▶ [Provided passage]
You see the Canopy litigation against GW (Pharma). Suddenly, that’s going to become a bigger part of the story. Not something that I know is top of mind for most people now, but it really will be.
Aurora lost a lot of market share in 2020. Do you have a plan to get that back, or do you intend to aim for a share of certain segments?
Aurora had that market share really on the back of Daily Special (the company’s value brand). Daily Special was a spectacular success in the spring of last year.
There was so much excess flower production, that it was either throw it out or sell it for really low margin. That piece of the business is really challenging.
The reason the question is astute is because overall market share doesn’t mean a whole lot. You want to be able to have good market share in the categories where you can make money, and sell premium flower, premium categories.
There is clearly a space in the Canadian market for premium flower. There’s clearly space in the premium market for things like concentrates and rosin and vapor, which all have premium margins.
Even if it’s a discount label, say in concentrates, as an example, it’s going to have significantly higher margins than value flower.
Aurora spent vast sums of money on large cultivation facilities in Canada. Did Aurora’s then-executives expect those to ever reach full production?
I would think so. I’ve not had that conversation with previous management.
If you look back, I think there were three forces at work that made what seems hard to understand, easier to understand.
First is, you’re right, when you look back at those time periods, all of the valuations of these companies were based on production capability.
Because the thesis at that time was that you were going to be able to grow cannabis in Canada and ship it all over the world. And that all of these big markets – U.K., France, Spain, South America – were on the precipice of opening up.
The second is the investors. When you look at investors, cannabis was faced with an issue, because institutional investors couldn’t invest. So, at that time, you had massive, to this day, massive retail investors. And they viewed that metric (cultivation capacity) as critical.
Third, I think there was a belief at that time that, as a fallback, the Canadian market was going to grow at a different rate and that the illicit market was going to come down, or the U.S. was going to open up.
And so in this irrational sort of arms race on facilities, you had the big companies go there.
When that’s all happening, and you’re in the frenzy, I can get it.
Part of that is being financially healthy and making money. And so you have to be able to do that with the right footprint.
And that’s why we’ve made some of the decisions that we’ve made around our manufacturing footprint.
Let’s talk about overseas for a minute, where similar missteps occurred. Vast sums of money went out the door in international markets, where there were almost no local sales.
I’m going to be as respectful as I can.
I think when you have an executive set that never operated businesses in those markets, it’s easy to not quite understand what’s real and what’s not real. And that’s not a knock on anybody.
But if you look at folks like myself and some of the current CEOs, we’ve operated in those markets.
I’ll give you an example. Everybody, including Aurora, got terribly excited about South America and Central America.
And having worked those markets, the fluid nature of the political environment there, no matter what the current scenario is, would lead me to believe that’s not a great place to invest.
I’m much more interested in places like Germany, France, the Netherlands, Poland and Czech Republic, because there are steady political environments. And when you get into this sort of cadence with the (World Health Organization) and the regulatory environment and alignment with other markets, you know it might take longer, but you’re not going to be surprised.
You’re not going to get whipsawed by one political action by one party and another.
And that’s no disrespect to Mexico. I was born in Mexico, but that’s a very fluid political environment.
But you’re right, a bunch of people chased and created a thesis that I would argue never came to be.
This interview has been edited for length and clarity.

▶ [Data to examine]
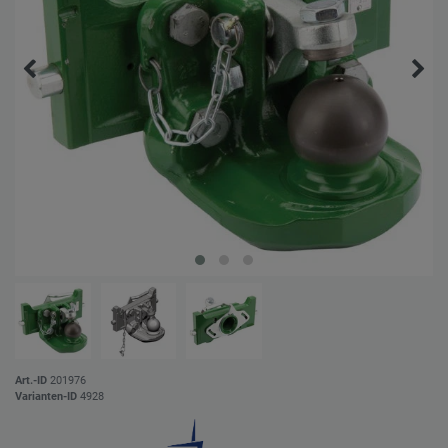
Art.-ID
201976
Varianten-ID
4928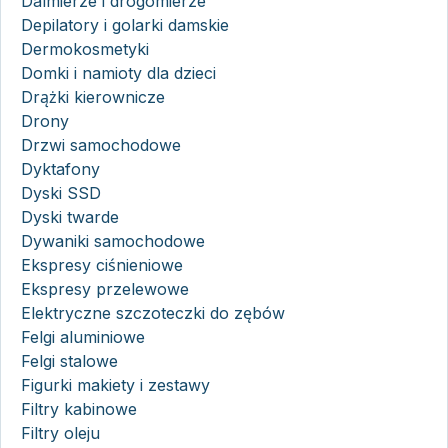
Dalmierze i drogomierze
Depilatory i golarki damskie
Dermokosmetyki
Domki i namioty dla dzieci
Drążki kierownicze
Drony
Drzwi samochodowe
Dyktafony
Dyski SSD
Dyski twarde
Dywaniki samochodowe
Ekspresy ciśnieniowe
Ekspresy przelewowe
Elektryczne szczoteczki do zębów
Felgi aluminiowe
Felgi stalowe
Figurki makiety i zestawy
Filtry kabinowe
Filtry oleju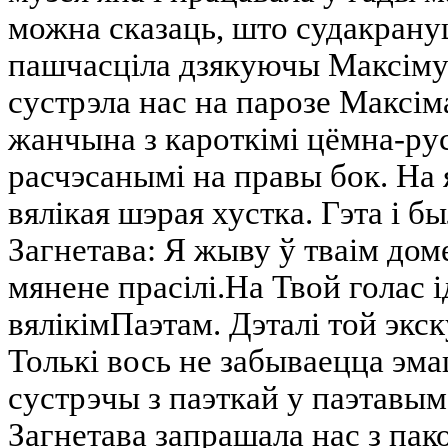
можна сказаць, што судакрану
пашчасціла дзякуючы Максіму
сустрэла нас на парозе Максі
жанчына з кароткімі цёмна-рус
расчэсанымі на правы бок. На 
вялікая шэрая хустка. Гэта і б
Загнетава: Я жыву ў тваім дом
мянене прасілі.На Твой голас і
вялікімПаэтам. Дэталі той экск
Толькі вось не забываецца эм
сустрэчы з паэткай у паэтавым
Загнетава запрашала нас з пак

* * *

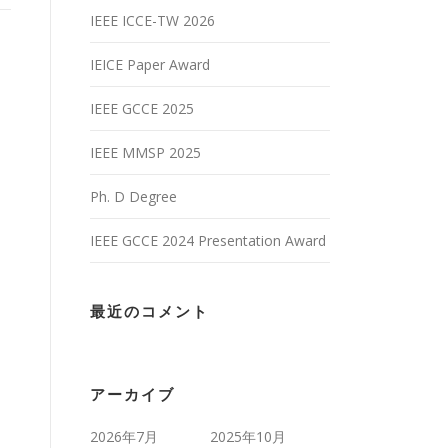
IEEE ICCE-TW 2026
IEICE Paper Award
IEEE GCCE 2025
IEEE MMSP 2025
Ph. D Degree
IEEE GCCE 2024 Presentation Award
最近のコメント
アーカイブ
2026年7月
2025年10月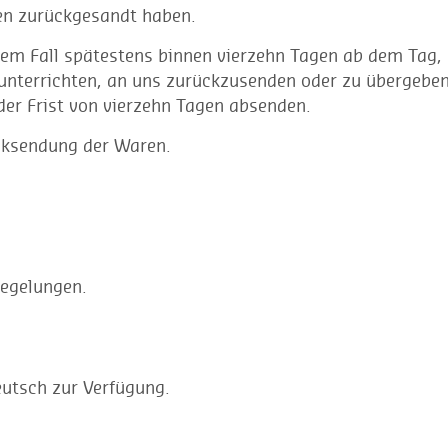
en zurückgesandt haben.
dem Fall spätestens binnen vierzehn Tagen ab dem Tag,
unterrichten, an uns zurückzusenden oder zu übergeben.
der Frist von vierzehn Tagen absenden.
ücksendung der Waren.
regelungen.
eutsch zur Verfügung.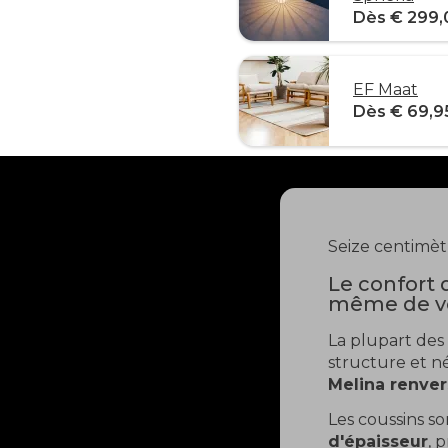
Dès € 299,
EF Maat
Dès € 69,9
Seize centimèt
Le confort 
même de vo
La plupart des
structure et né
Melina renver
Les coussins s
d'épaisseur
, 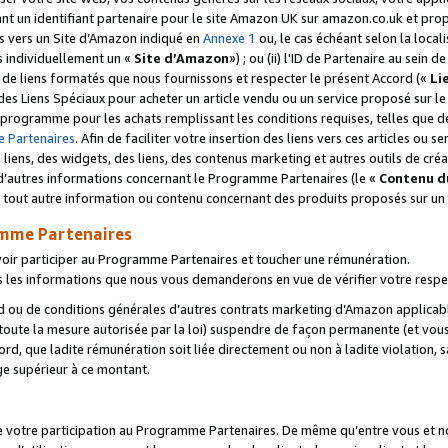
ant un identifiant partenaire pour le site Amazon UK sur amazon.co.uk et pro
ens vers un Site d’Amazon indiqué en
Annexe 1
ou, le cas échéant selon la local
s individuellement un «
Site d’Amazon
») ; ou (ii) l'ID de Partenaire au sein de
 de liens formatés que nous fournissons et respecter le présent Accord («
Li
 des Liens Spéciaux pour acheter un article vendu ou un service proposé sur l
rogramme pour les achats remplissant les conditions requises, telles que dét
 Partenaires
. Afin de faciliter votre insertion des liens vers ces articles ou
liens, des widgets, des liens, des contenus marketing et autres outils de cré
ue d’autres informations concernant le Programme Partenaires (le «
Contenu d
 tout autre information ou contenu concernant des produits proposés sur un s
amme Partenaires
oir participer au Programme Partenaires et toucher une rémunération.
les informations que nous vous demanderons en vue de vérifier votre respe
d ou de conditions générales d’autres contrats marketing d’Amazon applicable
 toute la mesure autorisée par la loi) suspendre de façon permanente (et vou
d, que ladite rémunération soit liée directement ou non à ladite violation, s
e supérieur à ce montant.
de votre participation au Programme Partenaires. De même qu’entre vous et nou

==

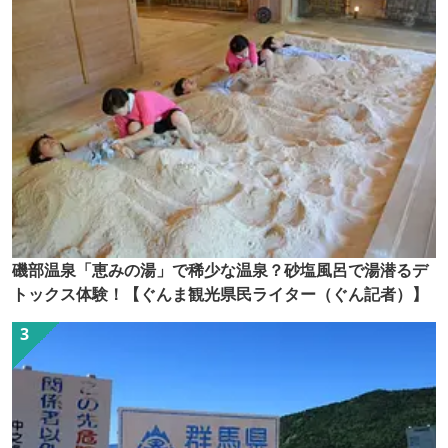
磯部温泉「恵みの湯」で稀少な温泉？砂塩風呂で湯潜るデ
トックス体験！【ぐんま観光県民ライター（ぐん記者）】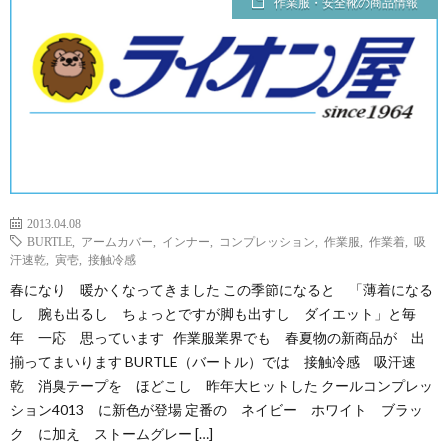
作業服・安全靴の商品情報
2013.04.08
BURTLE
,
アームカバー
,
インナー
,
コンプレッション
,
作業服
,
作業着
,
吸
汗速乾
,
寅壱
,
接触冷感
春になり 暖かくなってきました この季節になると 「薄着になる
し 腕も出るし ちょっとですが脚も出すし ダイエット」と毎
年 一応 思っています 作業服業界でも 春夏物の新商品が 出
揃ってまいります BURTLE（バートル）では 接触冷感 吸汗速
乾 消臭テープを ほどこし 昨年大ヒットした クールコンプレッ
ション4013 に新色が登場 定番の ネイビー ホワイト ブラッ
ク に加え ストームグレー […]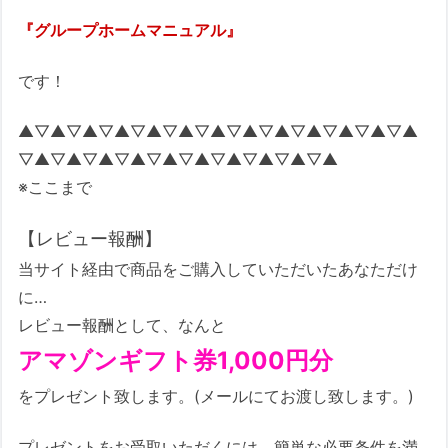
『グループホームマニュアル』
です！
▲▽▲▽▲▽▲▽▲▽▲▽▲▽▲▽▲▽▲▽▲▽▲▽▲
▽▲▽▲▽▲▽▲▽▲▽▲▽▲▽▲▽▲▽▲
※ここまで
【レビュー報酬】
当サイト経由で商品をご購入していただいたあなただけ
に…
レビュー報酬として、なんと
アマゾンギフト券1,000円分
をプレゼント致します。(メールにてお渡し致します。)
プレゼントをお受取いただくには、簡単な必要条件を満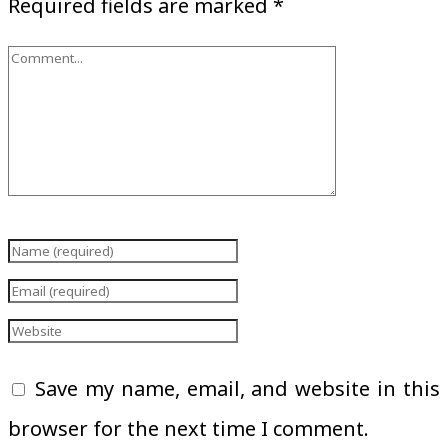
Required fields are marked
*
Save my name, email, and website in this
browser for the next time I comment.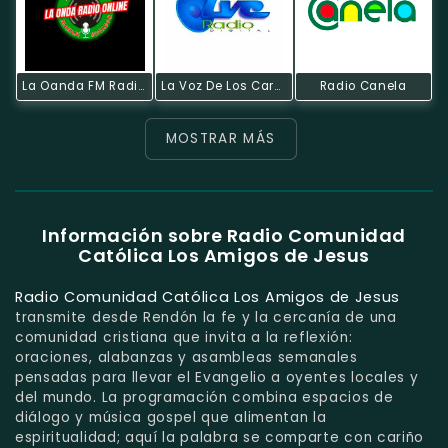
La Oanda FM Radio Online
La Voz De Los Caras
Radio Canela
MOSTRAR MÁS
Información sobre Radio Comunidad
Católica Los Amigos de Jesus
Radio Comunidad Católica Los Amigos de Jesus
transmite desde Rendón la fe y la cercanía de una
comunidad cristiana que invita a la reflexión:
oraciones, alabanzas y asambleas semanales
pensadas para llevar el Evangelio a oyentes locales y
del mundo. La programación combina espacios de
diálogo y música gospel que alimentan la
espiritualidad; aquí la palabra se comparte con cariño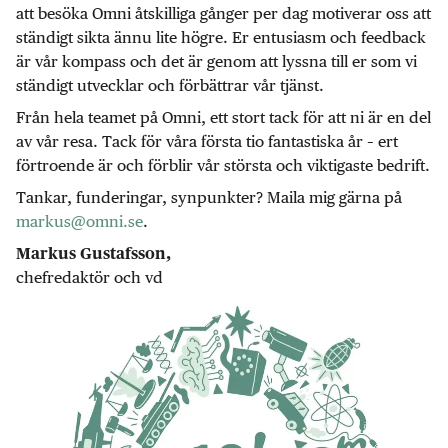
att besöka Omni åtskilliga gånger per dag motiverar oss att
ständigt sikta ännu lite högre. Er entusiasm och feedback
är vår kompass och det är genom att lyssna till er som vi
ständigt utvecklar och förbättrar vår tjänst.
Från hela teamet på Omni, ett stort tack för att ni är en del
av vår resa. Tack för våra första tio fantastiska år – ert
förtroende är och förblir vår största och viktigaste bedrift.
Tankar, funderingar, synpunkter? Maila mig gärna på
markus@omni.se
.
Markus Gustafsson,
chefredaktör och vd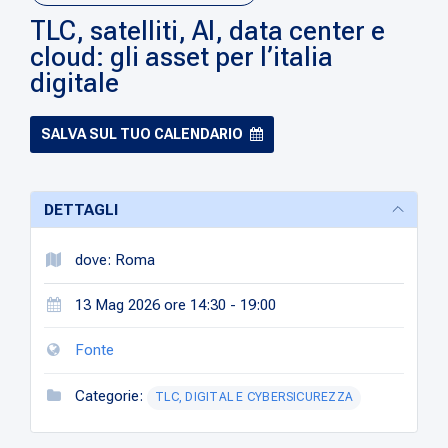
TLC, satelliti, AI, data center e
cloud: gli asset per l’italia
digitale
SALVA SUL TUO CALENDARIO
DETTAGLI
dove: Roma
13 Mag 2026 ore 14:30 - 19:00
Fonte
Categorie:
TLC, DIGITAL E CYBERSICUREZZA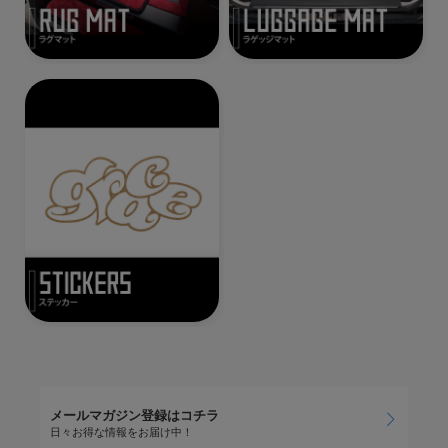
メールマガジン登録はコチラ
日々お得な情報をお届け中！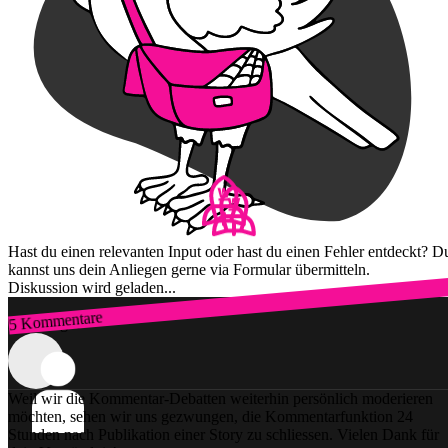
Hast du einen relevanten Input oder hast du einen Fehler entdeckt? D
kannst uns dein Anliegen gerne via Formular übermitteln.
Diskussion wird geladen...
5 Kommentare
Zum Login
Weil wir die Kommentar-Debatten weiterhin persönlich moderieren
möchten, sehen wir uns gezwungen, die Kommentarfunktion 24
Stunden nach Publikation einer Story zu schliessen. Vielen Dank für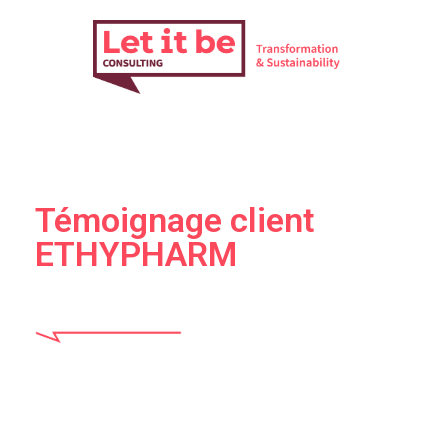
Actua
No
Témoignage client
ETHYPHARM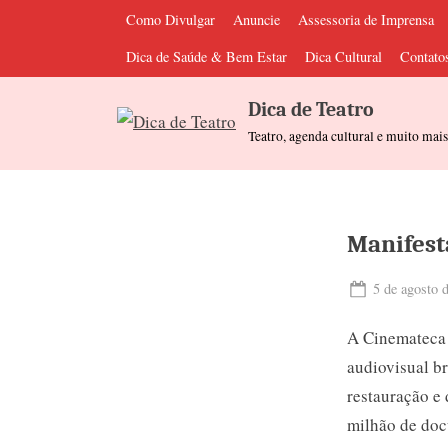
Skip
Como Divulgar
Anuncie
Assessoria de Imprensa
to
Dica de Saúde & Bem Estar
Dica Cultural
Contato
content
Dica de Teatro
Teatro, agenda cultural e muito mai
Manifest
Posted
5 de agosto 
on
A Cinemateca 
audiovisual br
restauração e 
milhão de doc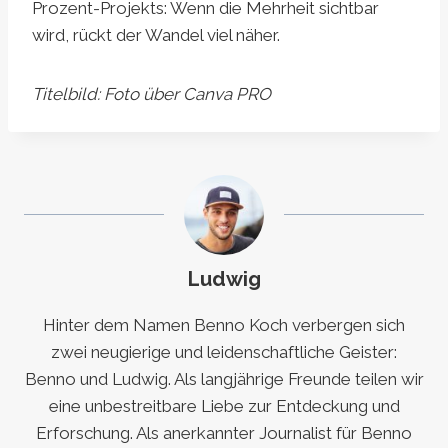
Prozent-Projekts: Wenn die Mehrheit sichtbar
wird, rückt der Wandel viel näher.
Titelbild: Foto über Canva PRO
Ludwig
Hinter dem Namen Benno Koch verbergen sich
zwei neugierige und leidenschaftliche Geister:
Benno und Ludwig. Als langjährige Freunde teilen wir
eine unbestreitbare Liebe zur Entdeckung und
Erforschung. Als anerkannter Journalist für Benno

▶ [Assignment] From the Aurora interview, list every country the speaker says they are much more interested in for investment because of steady political environments.

▶ [Expected output] Germany, France, the Netherlands, Poland, Czech Republic